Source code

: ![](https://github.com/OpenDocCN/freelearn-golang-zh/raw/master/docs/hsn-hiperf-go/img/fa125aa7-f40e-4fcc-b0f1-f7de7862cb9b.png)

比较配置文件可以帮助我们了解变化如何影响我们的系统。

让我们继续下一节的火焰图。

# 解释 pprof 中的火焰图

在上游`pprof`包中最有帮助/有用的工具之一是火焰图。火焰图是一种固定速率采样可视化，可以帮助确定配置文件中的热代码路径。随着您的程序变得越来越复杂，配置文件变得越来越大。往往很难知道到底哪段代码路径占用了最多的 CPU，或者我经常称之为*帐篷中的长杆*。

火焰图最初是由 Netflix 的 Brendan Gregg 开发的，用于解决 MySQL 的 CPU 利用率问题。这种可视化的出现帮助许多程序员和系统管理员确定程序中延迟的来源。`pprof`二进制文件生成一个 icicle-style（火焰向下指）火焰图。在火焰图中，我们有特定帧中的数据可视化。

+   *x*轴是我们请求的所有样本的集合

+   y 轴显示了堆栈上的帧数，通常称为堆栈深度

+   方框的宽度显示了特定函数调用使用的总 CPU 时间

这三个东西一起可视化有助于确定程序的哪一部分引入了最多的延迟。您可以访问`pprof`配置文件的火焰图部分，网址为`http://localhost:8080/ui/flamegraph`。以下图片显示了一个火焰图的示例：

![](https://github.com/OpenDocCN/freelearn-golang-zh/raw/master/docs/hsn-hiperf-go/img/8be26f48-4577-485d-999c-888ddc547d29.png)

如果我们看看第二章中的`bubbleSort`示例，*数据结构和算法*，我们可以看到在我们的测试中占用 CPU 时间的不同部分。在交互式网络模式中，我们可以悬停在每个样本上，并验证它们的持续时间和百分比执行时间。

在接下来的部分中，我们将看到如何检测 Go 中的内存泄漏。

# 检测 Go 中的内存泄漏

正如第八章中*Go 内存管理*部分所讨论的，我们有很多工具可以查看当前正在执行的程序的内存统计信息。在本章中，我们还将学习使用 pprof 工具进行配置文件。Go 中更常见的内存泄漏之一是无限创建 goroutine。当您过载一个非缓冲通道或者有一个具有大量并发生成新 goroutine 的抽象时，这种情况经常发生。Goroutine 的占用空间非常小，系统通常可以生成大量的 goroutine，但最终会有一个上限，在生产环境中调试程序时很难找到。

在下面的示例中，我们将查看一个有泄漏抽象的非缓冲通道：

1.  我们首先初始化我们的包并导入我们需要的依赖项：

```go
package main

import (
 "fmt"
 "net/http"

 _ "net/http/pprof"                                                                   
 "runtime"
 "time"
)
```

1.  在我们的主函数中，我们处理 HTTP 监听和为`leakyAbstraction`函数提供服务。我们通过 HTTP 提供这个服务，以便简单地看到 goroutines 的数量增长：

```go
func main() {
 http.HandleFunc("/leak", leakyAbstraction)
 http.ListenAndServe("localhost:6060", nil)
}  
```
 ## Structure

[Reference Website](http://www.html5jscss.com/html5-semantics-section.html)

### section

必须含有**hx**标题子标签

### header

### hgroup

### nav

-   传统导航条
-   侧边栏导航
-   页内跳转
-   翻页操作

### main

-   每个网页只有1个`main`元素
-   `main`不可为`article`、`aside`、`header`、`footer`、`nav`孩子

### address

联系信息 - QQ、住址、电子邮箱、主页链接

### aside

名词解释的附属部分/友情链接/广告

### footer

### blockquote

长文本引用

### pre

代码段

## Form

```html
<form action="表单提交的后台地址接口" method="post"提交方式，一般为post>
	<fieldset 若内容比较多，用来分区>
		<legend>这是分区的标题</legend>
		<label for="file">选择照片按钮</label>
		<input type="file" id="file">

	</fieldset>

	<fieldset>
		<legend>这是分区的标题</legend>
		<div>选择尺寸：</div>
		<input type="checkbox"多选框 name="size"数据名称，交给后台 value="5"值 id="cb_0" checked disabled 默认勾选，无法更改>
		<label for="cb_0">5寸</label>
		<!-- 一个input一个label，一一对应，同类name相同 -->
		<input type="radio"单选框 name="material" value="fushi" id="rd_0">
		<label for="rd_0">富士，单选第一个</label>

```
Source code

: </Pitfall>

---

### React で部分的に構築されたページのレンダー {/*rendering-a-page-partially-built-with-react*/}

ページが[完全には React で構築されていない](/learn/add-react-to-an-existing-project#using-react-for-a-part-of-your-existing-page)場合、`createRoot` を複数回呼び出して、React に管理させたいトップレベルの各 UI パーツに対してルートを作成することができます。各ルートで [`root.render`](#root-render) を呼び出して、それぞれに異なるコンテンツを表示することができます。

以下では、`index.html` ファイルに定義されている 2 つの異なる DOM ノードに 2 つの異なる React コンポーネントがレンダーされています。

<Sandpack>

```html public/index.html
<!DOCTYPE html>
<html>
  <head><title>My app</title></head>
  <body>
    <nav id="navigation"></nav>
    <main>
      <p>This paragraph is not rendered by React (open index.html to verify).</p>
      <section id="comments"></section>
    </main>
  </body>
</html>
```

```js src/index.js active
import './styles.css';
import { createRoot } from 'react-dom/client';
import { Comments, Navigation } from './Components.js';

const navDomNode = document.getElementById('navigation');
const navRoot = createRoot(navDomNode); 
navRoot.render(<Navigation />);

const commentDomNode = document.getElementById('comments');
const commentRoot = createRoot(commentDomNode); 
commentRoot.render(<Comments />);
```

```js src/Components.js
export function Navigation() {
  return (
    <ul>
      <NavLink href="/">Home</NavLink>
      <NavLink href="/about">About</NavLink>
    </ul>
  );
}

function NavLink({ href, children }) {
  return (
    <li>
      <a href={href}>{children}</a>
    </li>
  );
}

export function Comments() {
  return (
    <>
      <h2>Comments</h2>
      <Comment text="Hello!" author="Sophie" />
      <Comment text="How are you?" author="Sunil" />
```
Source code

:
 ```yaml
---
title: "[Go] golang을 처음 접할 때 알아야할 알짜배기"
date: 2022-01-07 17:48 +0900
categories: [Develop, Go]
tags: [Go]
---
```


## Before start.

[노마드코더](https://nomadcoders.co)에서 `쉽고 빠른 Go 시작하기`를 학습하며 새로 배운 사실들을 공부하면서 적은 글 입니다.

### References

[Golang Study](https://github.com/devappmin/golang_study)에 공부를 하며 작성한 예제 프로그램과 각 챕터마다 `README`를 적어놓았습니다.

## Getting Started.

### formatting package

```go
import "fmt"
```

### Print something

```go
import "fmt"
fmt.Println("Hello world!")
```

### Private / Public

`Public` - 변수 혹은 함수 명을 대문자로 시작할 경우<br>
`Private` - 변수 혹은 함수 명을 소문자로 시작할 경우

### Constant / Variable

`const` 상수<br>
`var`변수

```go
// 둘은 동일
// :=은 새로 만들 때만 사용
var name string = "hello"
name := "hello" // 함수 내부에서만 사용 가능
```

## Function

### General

■ **Work to be completed**:
All of the records shown above should be reproduced exactly.

■ **Solved problem**:
Source code

: ![](https://github.com/OpenDocCN/freelearn-golang-zh/raw/master/docs/hsn-hiperf-go/img/fa125aa7-f40e-4fcc-b0f1-f7de7862cb9b.png)

比较配置文件可以帮助我们了解变化如何影响我们的系统。

让我们继续下一节的火焰图。

# 解释 pprof 中的火焰图

在上游`pprof`包中最有帮助/有用的工具之一是火焰图。火焰图是一种固定速率采样可视化，可以帮助确定配置文件中的热代码路径。随着您的程序变得越来越复杂，配置文件变得越来越大。往往很难知道到底哪段代码路径占用了最多的 CPU，或者我经常称之为*帐篷中的长杆*。

火焰图最初是由 Netflix 的 Brendan Gregg 开发的，用于解决 MySQL 的 CPU 利用率问题。这种可视化的出现帮助许多程序员和系统管理员确定程序中延迟的来源。`pprof`二进制文件生成一个 icicle-style（火焰向下指）火焰图。在火焰图中，我们有特定帧中的数据可视化。

+   *x*轴是我们请求的所有样本的集合

+   y 轴显示了堆栈上的帧数，通常称为堆栈深度

+   方框的宽度显示了特定函数调用使用的总 CPU 时间

这三个东西一起可视化有助于确定程序的哪一部分引入了最多的延迟。您可以访问`pprof`配置文件的火焰图部分，网址为`http://localhost:8080/ui/flamegraph`。以下图片显示了一个火焰图的示例：

![](https://github.com/OpenDocCN/freelearn-golang-zh/raw/master/docs/hsn-hiperf-go/img/8be26f48-4577-485d-999c-888ddc547d29.png)

如果我们看看第二章中的`bubbleSort`示例，*数据结构和算法*，我们可以看到在我们的测试中占用 CPU 时间的不同部分。在交互式网络模式中，我们可以悬停在每个样本上，并验证它们的持续时间和百分比执行时间。

在接下来的部分中，我们将看到如何检测 Go 中的内存泄漏。

# 检测 Go 中的内存泄漏

正如第八章中*Go 内存管理*部分所讨论的，我们有很多工具可以查看当前正在执行的程序的内存统计信息。在本章中，我们还将学习使用 pprof 工具进行配置文件。Go 中更常见的内存泄漏之一是无限创建 goroutine。当您过载一个非缓冲通道或者有一个具有大量并发生成新 goroutine 的抽象时，这种情况经常发生。Goroutine 的占用空间非常小，系统通常可以生成大量的 goroutine，但最终会有一个上限，在生产环境中调试程序时很难找到。

在下面的示例中，我们将查看一个有泄漏抽象的非缓冲通道：

1.  我们首先初始化我们的包并导入我们需要的依赖项：

```go
package main

import (
 "fmt"
 "net/http"

 _ "net/http/pprof"                                                                   
 "runtime"
 "time"
)
```

1.  在我们的主函数中，我们处理 HTTP 监听和为`leakyAbstraction`函数提供服务。我们通过 HTTP 提供这个服务，以便简单地看到 goroutines 的数量增长：

```go
func main() {
 http.HandleFunc("/leak", leakyAbstraction)
 http.ListenAndServe("localhost:6060", nil)
}  
```
 ## Structure

[Reference Website](http://www.html5jscss.com/html5-semantics-section.html)

### section

必须含有**hx**标题子标签

### header

### hgroup

### nav

-   传统导航条
-   侧边栏导航
-   页内跳转
-   翻页操作

### main

-   每个网页只有1个`main`元素
-   `main`不可为`article`、`aside`、`header`、`footer`、`nav`孩子

### address

联系信息 - QQ、住址、电子邮箱、主页链接

### aside

名词解释的附属部分/友情链接/广告

### footer

### blockquote

长文本引用

### pre

代码段

## Form

```html
<form action="表单提交的后台地址接口" method="post"提交方式，一般为post>
	<fieldset 若内容比较多，用来分区>
		<legend>这是分区的标题</legend>
		<label for="file">选择照片按钮</label>
		<input type="file" id="file">

	</fieldset>

	<fieldset>
		<legend>这是分区的标题</legend>
		<div>选择尺寸：</div>
		<input type="checkbox"多选框 name="size"数据名称，交给后台 value="5"值 id="cb_0" checked disabled 默认勾选，无法更改>
		<label for="cb_0">5寸</label>
		<!-- 一个input一个label，一一对应，同类name相同 -->
		<input type="radio"单选框 name="material" value="fushi" id="rd_0">
		<label for="rd_0">富士，单选第一个</label>

```
Source code

: </Pitfall>

---

### React で部分的に構築されたページのレンダー {/*rendering-a-page-partially-built-with-react*/}

ページが[完全には React で構築されていない](/learn/add-react-to-an-existing-project#using-react-for-a-part-of-your-existing-page)場合、`createRoot` を複数回呼び出して、React に管理させたいトップレベルの各 UI パーツに対してルートを作成することができます。各ルートで [`root.render`](#root-render) を呼び出して、それぞれに異なるコンテンツを表示することができます。

以下では、`index.html` ファイルに定義されている 2 つの異なる DOM ノードに 2 つの異なる React コンポーネントがレンダーされています。

<Sandpack>

```html public/index.html
<!DOCTYPE html>
<html>
  <head><title>My app</title></head>
  <body>
    <nav id="navigation"></nav>
    <main>
      <p>This paragraph is not rendered by React (open index.html to verify).</p>
      <section id="comments"></section>
    </main>
  </body>
</html>
```

```js src/index.js active
import './styles.css';
import { createRoot } from 'react-dom/client';
import { Comments, Navigation } from './Components.js';

const navDomNode = document.getElementById('navigation');
const navRoot = createRoot(navDomNode); 
navRoot.render(<Navigation />);

const commentDomNode = document.getElementById('comments');
const commentRoot = createRoot(commentDomNode); 
commentRoot.render(<Comments />);
```

```js src/Components.js
export function Navigation() {
  return (
    <ul>
      <NavLink href="/">Home</NavLink>
      <NavLink href="/about">About</NavLink>
    </ul>
  );
}

function NavLink({ href, children }) {
  return (
    <li>
      <a href={href}>{children}</a>
    </li>
  );
}

export function Comments() {
  return (
    <>
      <h2>Comments</h2>
      <Comment text="Hello!" author="Sophie" />
      <Comment text="How are you?" author="Sunil" />
```
Source code

:
 ```yaml
---
title: "[Go] golang을 처음 접할 때 알아야할 알짜배기"
date: 2022-01-07 17:48 +0900
categories: [Develop, Go]
tags: [Go]
---
```


## Before start.

[노마드코더](https://nomadcoders.co)에서 `쉽고 빠른 Go 시작하기`를 학습하며 새로 배운 사실들을 공부하면서 적은 글 입니다.

### References

[Golang Study](https://github.com/devappmin/golang_study)에 공부를 하며 작성한 예제 프로그램과 각 챕터마다 `README`를 적어놓았습니다.

## Getting Started.

### formatting package

```go
import "fmt"
```

### Print something

```go
import "fmt"
fmt.Println("Hello world!")
```

### Private / Public

`Public` - 변수 혹은 함수 명을 대문자로 시작할 경우<br>
`Private` - 변수 혹은 함수 명을 소문자로 시작할 경우

### Constant / Variable

`const` 상수<br>
`var`변수

```go
// 둘은 동일
// :=은 새로 만들 때만 사용
var name string = "hello"
name := "hello" // 함수 내부에서만 사용 가능
```

## Function

### General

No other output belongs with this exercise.